If we were to convert Tomkins’ results to a 100-point scale, his reported identity drops. On a 75-point scale (i.e., on the 100-point scale that we just used, but which is actually not 100 points because “zero” is not 0% but 25%), the reported 39% identity represents 61 points of difference (100 – 39 = 61) and only 14 points of identity (39 – 25 = 14). If we divide the latter number into 75, we discover that the identity is only about 20% (14 / 75 = 19%, which can be rounded to 20%).
Let’s use Venema’s language analogy to understand the significance of these numbers. For example, we could find words that match in only 20% of their letters. As an illustration, the word zebra is a five-letter word; since only 1 of its 5 letters matches the word quota,14 these two words are 20% identical.
Is zebra a broken, nonfunctional relic of the word quota?
Venema gives great significance to the way in which the purported human vit1 “remnant” was discovered.
We can take this analogy a step further.
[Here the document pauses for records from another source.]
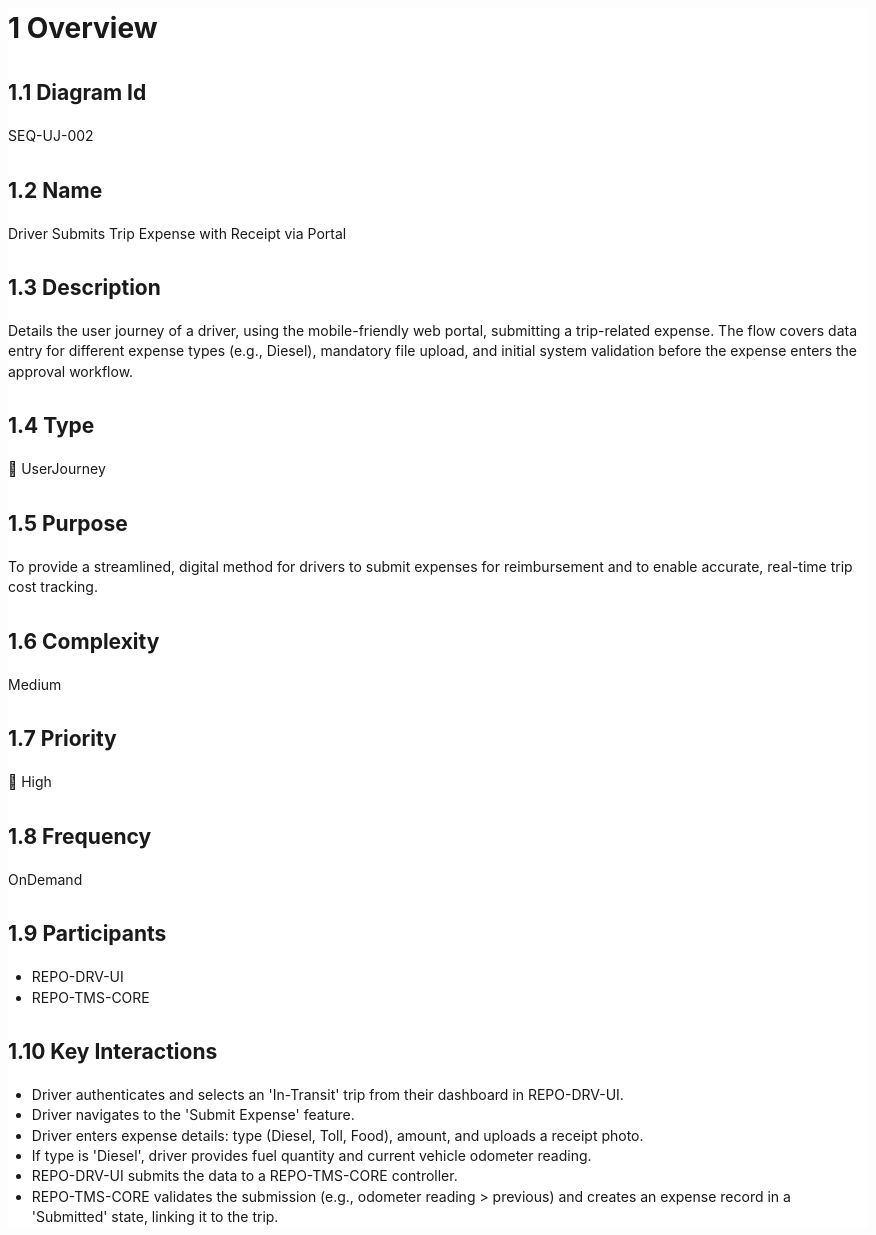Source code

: # 1 Overview

## 1.1 Diagram Id

SEQ-UJ-002

## 1.2 Name

Driver Submits Trip Expense with Receipt via Portal

## 1.3 Description

Details the user journey of a driver, using the mobile-friendly web portal, submitting a trip-related expense. The flow covers data entry for different expense types (e.g., Diesel), mandatory file upload, and initial system validation before the expense enters the approval workflow.

## 1.4 Type

🔹 UserJourney

## 1.5 Purpose

To provide a streamlined, digital method for drivers to submit expenses for reimbursement and to enable accurate, real-time trip cost tracking.

## 1.6 Complexity

Medium

## 1.7 Priority

🔴 High

## 1.8 Frequency

OnDemand

## 1.9 Participants

- REPO-DRV-UI
- REPO-TMS-CORE

## 1.10 Key Interactions

- Driver authenticates and selects an 'In-Transit' trip from their dashboard in REPO-DRV-UI.
- Driver navigates to the 'Submit Expense' feature.
- Driver enters expense details: type (Diesel, Toll, Food), amount, and uploads a receipt photo.
- If type is 'Diesel', driver provides fuel quantity and current vehicle odometer reading.
- REPO-DRV-UI submits the data to a REPO-TMS-CORE controller.
- REPO-TMS-CORE validates the submission (e.g., odometer reading > previous) and creates an expense record in a 'Submitted' state, linking it to the trip.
In the genetic realm, Venema gives great significance to the way in which the purported human vit1 “remnant” was discovered. He thinks that the shared spatial positioning of genes around the vitellogenin region is added evidence in support of the hypothesis that humans possess a broken vitellogenin gene. By analogy to language, we could easily imagine two sentences in which our two words were surrounded by similar words—words would occupy a similar spatial position in the sentence.
For example, let’s use zebra in the following sentence: “The native habitat of the zebra is Africa.” Now let’s use its evolutionary relative, quota, in a sentence: “The hunting of native animals by foreigners has reached its quota in Africa.” I’ve highlighted in bold the shared words which have the same spatial relationship to the two words in question—the words the and native both appear in these sentences before zebra or quota, and the word Africa appears in these sentences after zebra and quota. By Venema’s logic, these sentences strengthen the evolutionary relationship between zebra and quota.
Obviously, this claim for an evolutionary relationship between zebra and quota is nonsensical. How much more so in the vitellogenin example that Venema cites.